# How much doxycycline should I give to my sick cockatiel?



## Shamans (Nov 29, 2012)

Okay first of all, there is no vet near by. The nearest so called vet is 30 miles away so "Go to a vet ASAP" is no good for me. 



I just got a grey female cockatiel with the plan for her to hopefully mate with my existing lutino when she is old enough. She seems to be sick, at the bottom of the cage and is all fluffed up. She seems to be very lethargic as well. 


I've done some research online and seems like I need to get her doxycline. 


If any of you have some experience with this, how much did you feed your cockatiel?

Also, this is like a very common "sickness" it would seem. So if you've had a similar experience, let me know how it was.


----------



## roxy culver (May 27, 2010)

## PROVIDED RECORDS:
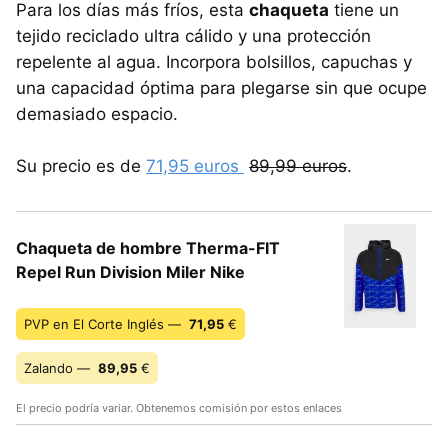
Para los días más fríos, esta
chaqueta
tiene un
tejido reciclado ultra cálido y una protección
repelente al agua. Incorpora bolsillos, capuchas y
una capacidad óptima para plegarse sin que ocupe
demasiado espacio.
Su precio es de
71,95 euros
89,99 euros
.
Chaqueta de hombre Therma-FIT
Repel Run Division Miler Nike
PVP en El Corte Inglés —
71,95
€
Zalando —
89,95
€
El precio podría variar. Obtenemos comisión por estos enlaces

## INSTRUCTIONS TO FOLLOW:
Continue the forum thread about the sick cockatiel from where it stops.

## RESULT OF THE EXERCISE:
A vet usually tells us how much to give and you have to be VERY careful so as not to give too much. Do you have the number for this vet? You could call them, tell them her weight, and ask them what would be the recommended dosage. We don't have any vets on here that could give you the answer over the internet.


----------



## Shamans (Nov 29, 2012)

roxy culver said:


> A vet usually tells us how much to give and you have to be VERY careful so as not to give too much. Do you have the number for this vet? You could call them, tell them her weight, and ask them what would be the recommended dosage. We don't have any vets on here that could give you the answer over the internet.


Well in third world countries people aren't that helpful. There is no way he would want answer my questions without me giving him some dough.

Besides, most vets here deal with dogs (not very successfully: a vets mistake killed my dog) and cats.


----------



## cknauf (Aug 27, 2012)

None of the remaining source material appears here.